When Kurt Cobain committed suicide in early 1994, one of the big rock mags, in
an attempt to lift the gravity of the situation, ran a piece that included a
conversation between two staff members. “All they said was that they found a
young white male with blonde hair,” one said to the other. “Hey, who knows: It
could be Beck.”
It was easy to pick on Beck back then. After the breakout success of his debut
single “Loser,” nearly every rock magazine and critic pegged him for
one-hit-wonder status (this writer included). Boy, did he show us. Since then,
he’s easily been the most innovative force in modern rock, going from alt-folk
to cut-and-paste rock to white boy funk to baroque pop. His new album, Guero,
is the first album that sounds like a previous Beck album, but don’t hold that
against him. Its ancestor is Odelay (1996), his watershed moment.
Guero isn’t as good as Odelay, but few albums from the last ten years
are. That it holds its own by comparison is cause for celebration.
Leadoff track “E-Pro” is a modern rock radio programmer’s wet dream, Beck
sampling the Beastie Boys (“So Whatcha Want”), with a corrosive guitar line on
top. Summer anthem in waiting “Girl” is breezy west coast pop, filled with Paul
Simon-esque acoustic guitars, Beach Boys harmonies in the chorus and handclaps
throughout, quite a departure from Sea Change songs like “Lost Cause.”
Continuing the west coast theme is “Scarecrow,” which brings to mind, of all
things, an updated version of Gordon Lightfoot’s “Sundown.”
There’s a distinct Latin influence on Guero, which may seem redundant
given its title, but it’s one of the few areas Beck has not delved into much.
“Que Onda Guero” sounds like it was recorded on an east LA street corner, with a
trademark stream of consciousness lyric (“See the vegetable man, in the
vegetable van, with a horn that’s honkin’ like a mariachi band”). A better
example may be “Missing,” which is one of the album’s best. A gentle Spanish
guitar combined with sweeping strings and the album’s finest vocal, “Missing”
positively aches, but it’s a good ache.
And then there’s “Hell Yes,” which Beck fans will either love or hate. The
things to love are its Busta Rhymes-type drum track, a tantalizing harpsichord
sample and old school vocoder chorus. In other words, it’s what was expected of
Beck’s reunion with the Dust Brothers, the duo who also co-produced Odelay.
On the other hand, they’ve all done this before. Those looking for something
revolutionary might find songs like “Hell Yes” lazy, no matter how well executed
Things get a tad dreary on Guero’s back half. “Go It Alone” and “Farewell
Ride” are pushing B-side status, and “Emergency Exit” is saved by its buzz-click
percussion track.

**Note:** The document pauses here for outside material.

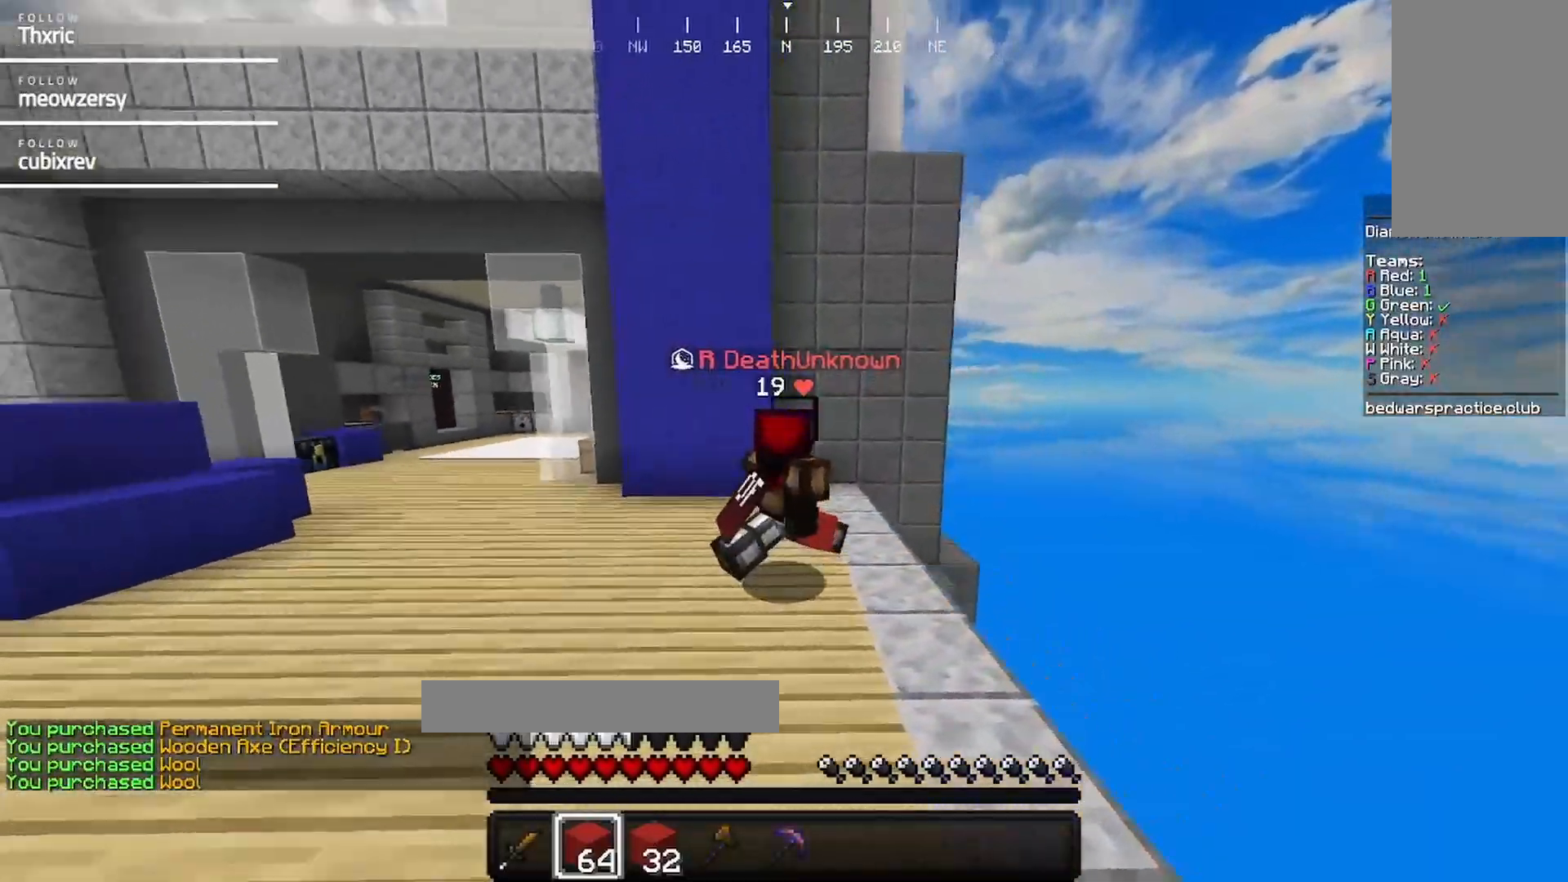
{"keys": [], "mouse": [], "events": [[134, "d", "up"]]}
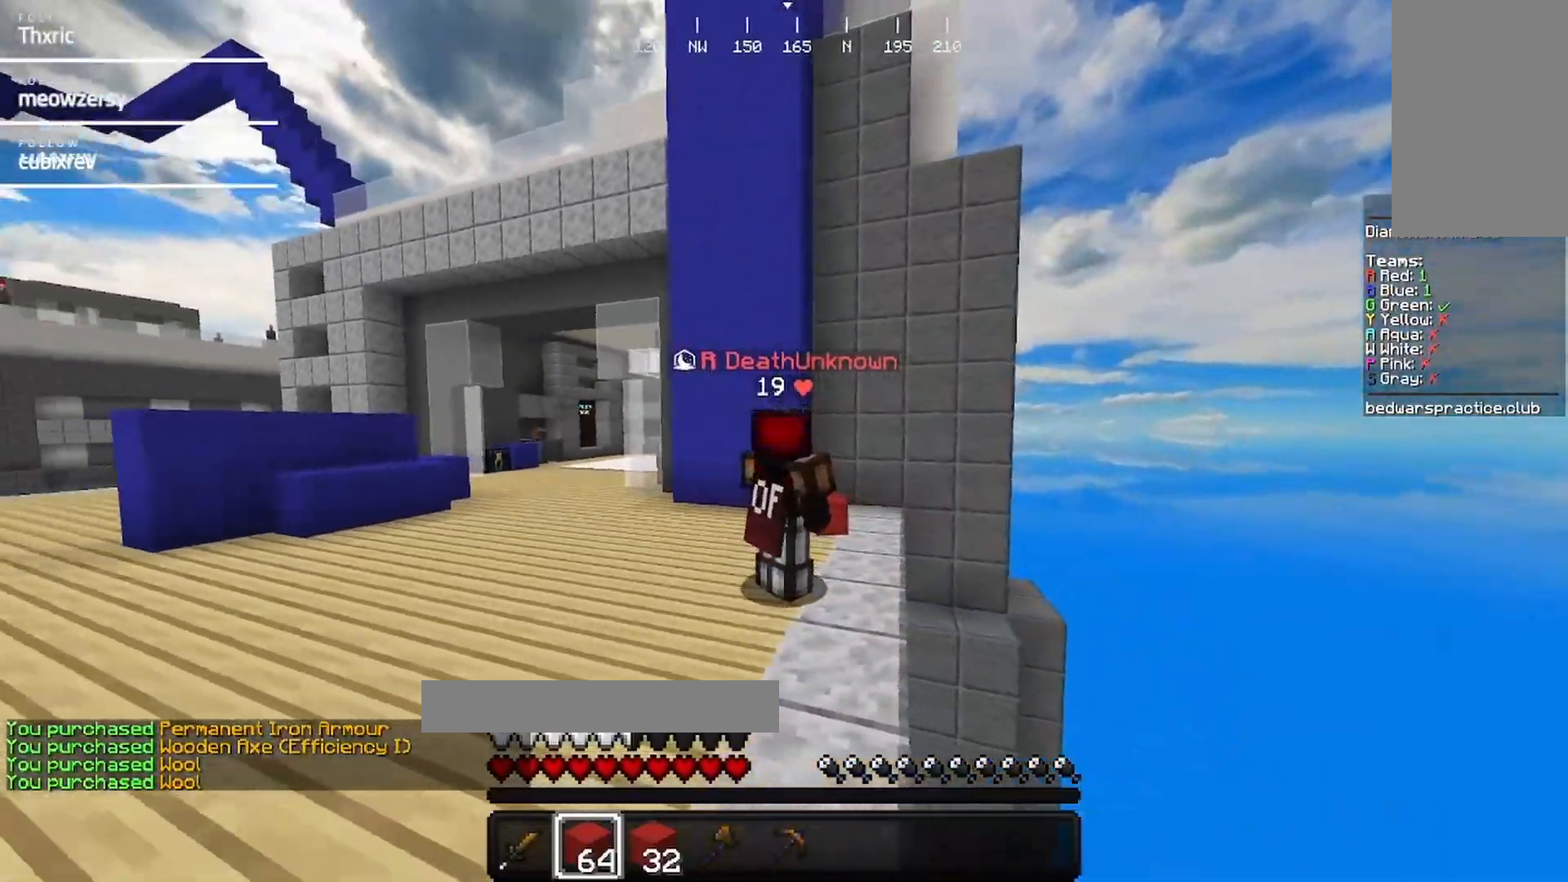
{"keys": [], "mouse": [], "events": []}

Only “Rental Car” stands out above the pack, thanks to its
dark ‘60s pop vibe (think “California Dreamin’”) and the superb female la-la-la
chorus in the bridge.
Guero is what could be called Beck’s comfort food album. It may not
challenge the listener in the way that his material regularly does, but even
Beck fans have their days when all they want is a grilled cheese sandwich. Leave
it to Beck to make that grilled cheese on sourdough bread with tomato. Yum.